Diagnosis and monitoring of hepatic fibrosis and cirrhosis
Liver biopsy examination is considered to be the gold standard for
determining the extent of fibrosis. Liver biopsy examination also is
used to assess fibrosis progression. Connective tissue stains, including
reticulin, Masson's trichrome, and sirius red, readily identify
extracellular matrix within tissue sections. A quantitative measure of
collagen content can be made by colorimetric assay of sirius red in
liver tissue or by image analytic quantitation of collagen-containing
tissue.21 Additionally, scoring systems have been developed114-116 to
quantitate fibrosis and to help standardize the interpretation of biopsy
examinations among different centers; such systems are most useful for
standardization and comparison of fibrosis in studies. For individual
patients, direct comparison of biopsy specimens over time is most
useful. It is important to emphasize that although histology is helpful
for judging the presence and degree of fibrosis, clinical tools such as
Child-Pugh classification are most useful for assessing overall disease
severity.
Liver biopsy examination, although considered the gold standard tool to
assess fibrosis, is inexact. Not only is liver biopsy examination
subject to interobserver variability, but sampling error may be
important, as evidenced by studies examining liver samples from
different regions of the liver.117 Additionally, liver biopsy
examination also is associated with significant potential morbidity,
including a significant risk for death.118 Thus, noninvasive measures
that can monitor fibrogenesis would be ideal. Noninvasive tools used to
assess fibrosis include radiographic tests,119 combinations of routine
laboratory tests,120,121 and specific serum markers.122,123 In
particular, serum marker panels, including several that use mathematic
algorithms,120,121 have recently been emphasized. However, as of this
writing, they have proven to be of limited clinical use.
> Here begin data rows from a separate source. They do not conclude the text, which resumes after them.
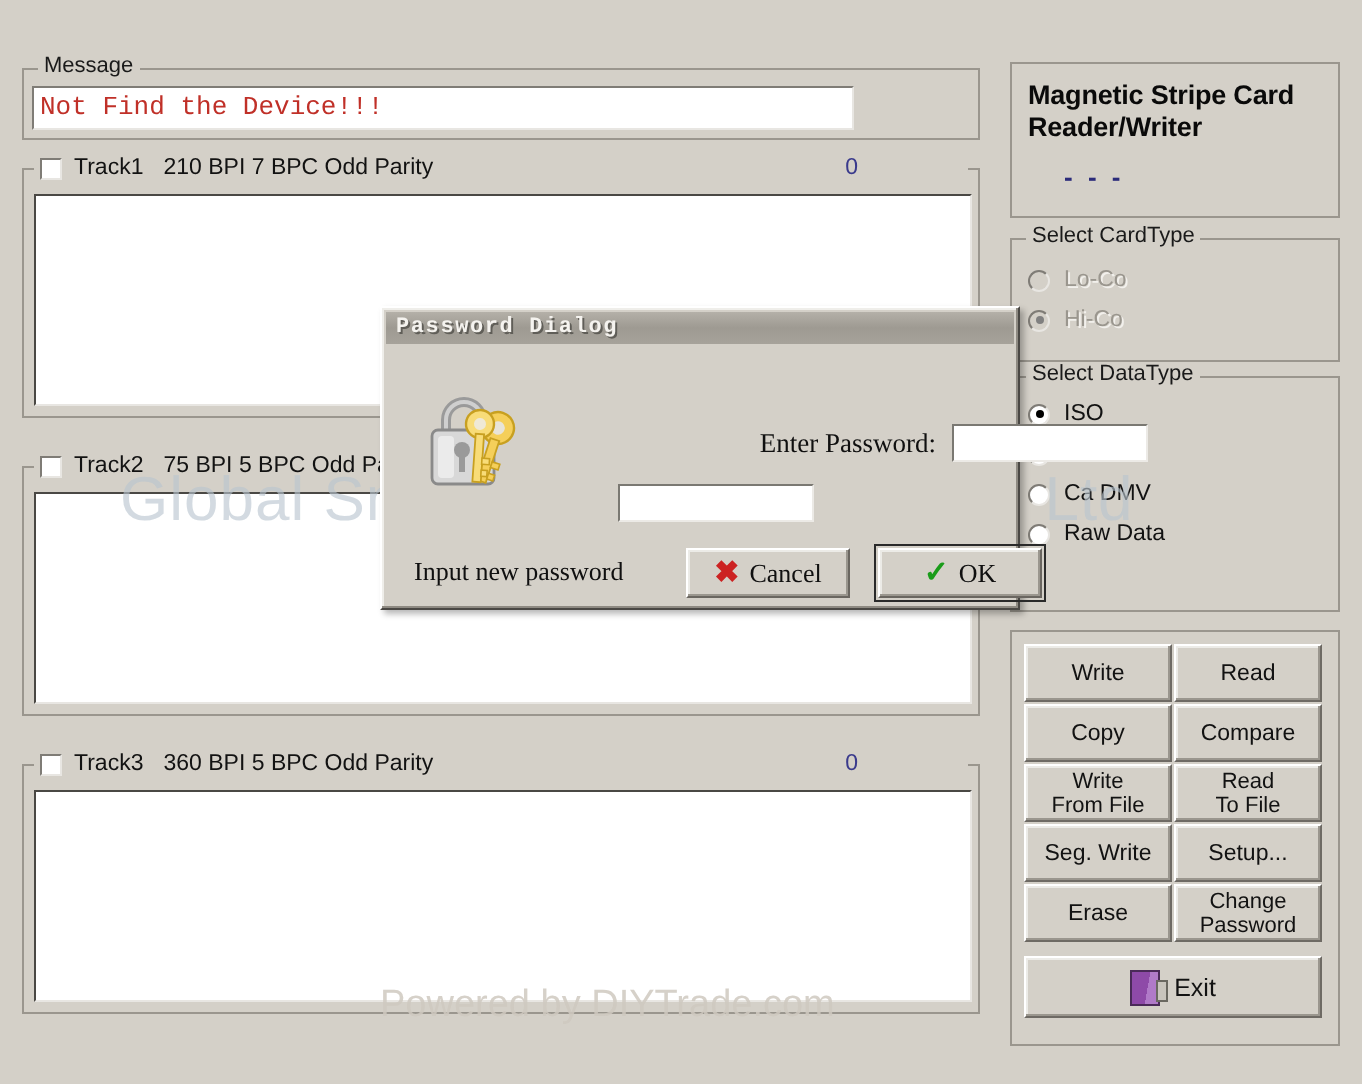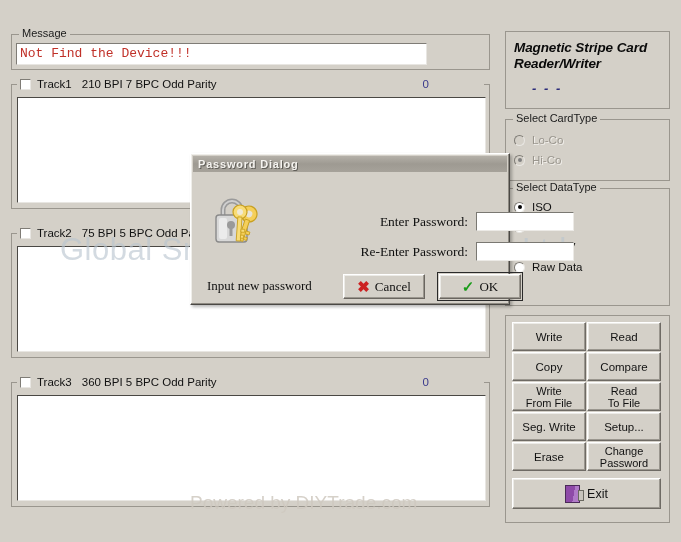--- a/index.html
+++ b/index.html
@@ -147,7 +147,6 @@
     border: 1px solid #9a968e;
     box-sizing: border-box;
     padding: 8px 5px 0 8px;
-    font-style: italic;
   }
   #device-panel .dev-title {
     font-size: 13.5px; font-weight: bold; color: #0a0a0a;

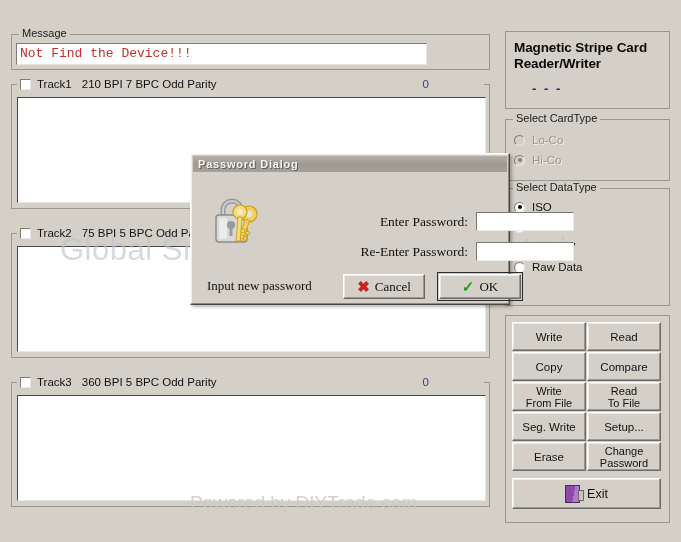--- a/index.html
+++ b/index.html
@@ -275,7 +275,7 @@
     box-sizing: border-box;
   }
   #dialog-title {
-    font-family: Liberation Sans, sans-serif;
+    font-family: Liberation Mono, monospace;
     font-size: 11px; font-weight: bold; letter-spacing: 0.8px;
     color: #f5f3ef; text-shadow: 1px 1px 0 #605e58;
     white-space: nowrap;

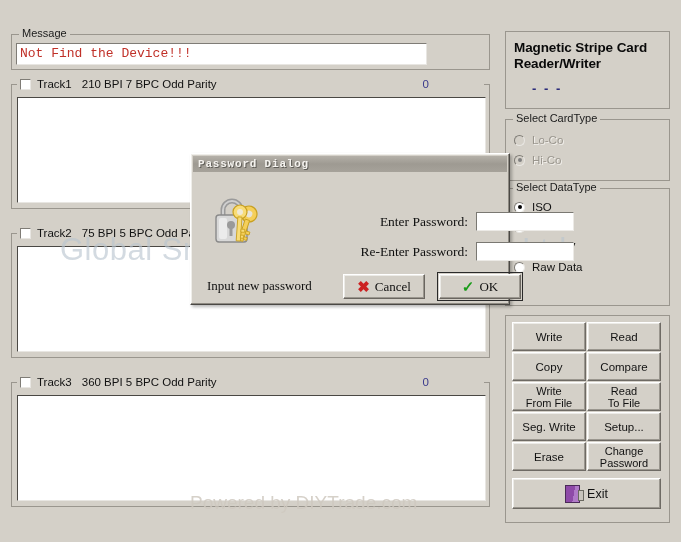--- a/index.html
+++ b/index.html
@@ -478,7 +478,6 @@
       </div>
 
       <div class="dlg-row" id="row-reenter">
-        <span class="dlg-lab">Re-Enter Password:</span>
         <span class="dlg-input"></span>
       </div>
 

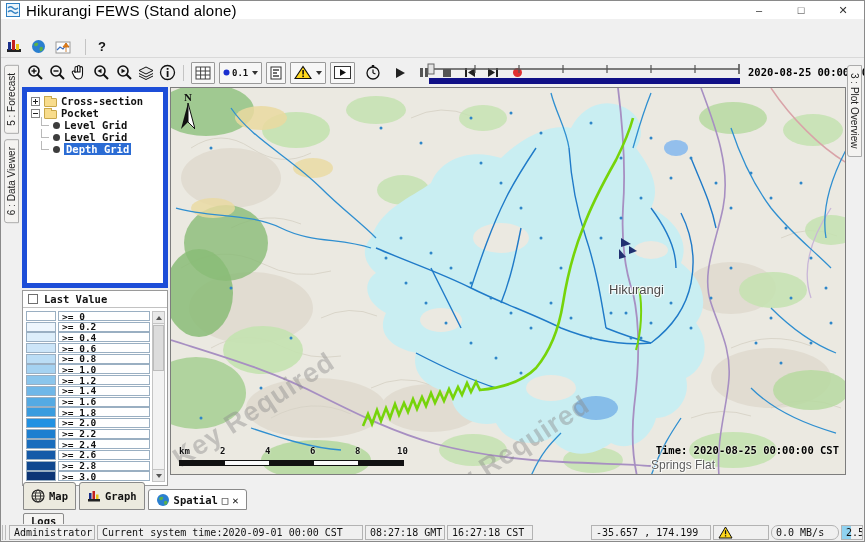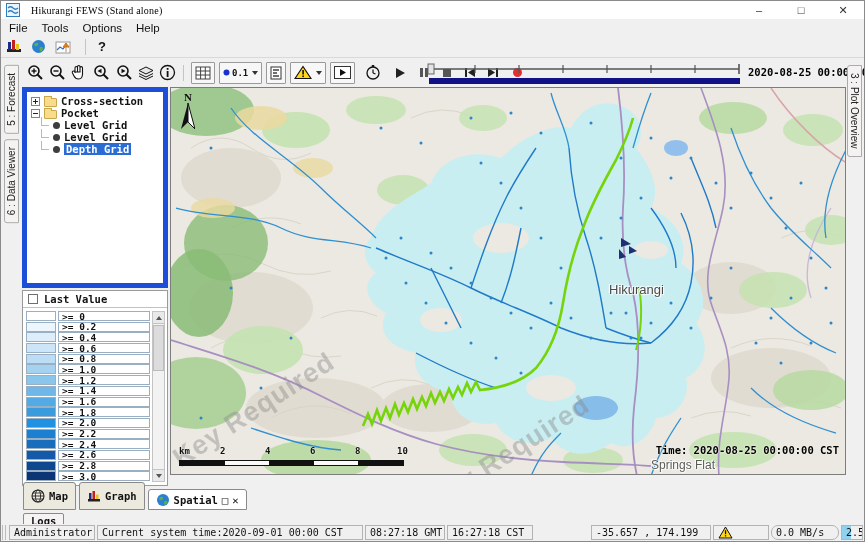--- a/index.html
+++ b/index.html
@@ -8,7 +8,7 @@
 
   
   .titlebar { position:absolute; top:0; left:0; right:0; height:18px; background:#ffffff; display:flex; align-items:center; padding-left:5px; }
-  .title-text { font-size:10px; color:#000; margin-left:11px; letter-spacing:.2px;font-family:Liberation Serif, serif; }
+  .title-text { font-size:15px; color:#000; margin-left:6px; letter-spacing:.2px; }
   .win-controls { margin-left:auto; display:flex; height:100%; }
   .win-btn { width:42px; height:100%; display:flex; align-items:center; justify-content:center; color:#333; font-size:11px; }
 

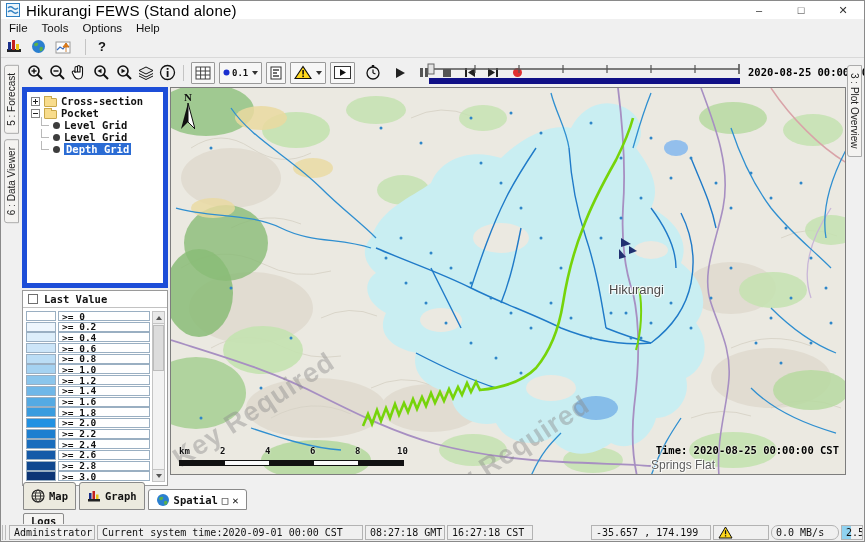--- a/index.html
+++ b/index.html
@@ -111,12 +111,6 @@
     </div>
   </div>
 
-  <div class="menubar">
-    <span class="menu-item">File</span>
-    <span class="menu-item">Tools</span>
-    <span class="menu-item">Options</span>
-    <span class="menu-item">Help</span>
-  </div>
 
   <div class="toolbar1">
     <span class="ticon">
Summary and future directions
Understanding of the basis of hepatic fibrogenesis has advanced
significantly in the past 2 decades, and with it, a field dedicated to
therapeutic antifibrotics has emerged. The central event in fibrogenesis
appears to be activation of hepatic stellate cells. Stellate cell
activation is characterized by a number of important features including
enhanced matrix synthesis and a prominent contractile
phenotype-processes that each undoubtedly contribute to physical
distortion and dysfunction of the liver in advanced disease. It is
important to emphasize that factors controlling activation are
multifactorial and complex, and thus multiple potential therapeutic
interventions are possible. A further critical concept is that the
fibrogenic lesion, in particular, the extracellular matrix, is dynamic
and reversible. Even advanced fibrosis may be reversible under the
appropriate conditions. Currently, effective therapy for hepatic
fibrogenesis exists for several diseases-in the form of removal of the
underlying disease process. As for specific therapy directed only at the
fibrotic lesion, the most effective therapies most likely will be
directed at the stellate cell. Additionally, approaches that address
matrix remodeling (ie, by enhancing matrix degradation or inhibiting
factors that prevent matrix breakdown) will be attractive. Thus,
although specific, effective, safe, and inexpensive antifibrotic
therapies do not yet exist, multiple potential targets have been
identified, and it is highly likely that candidates will emerge.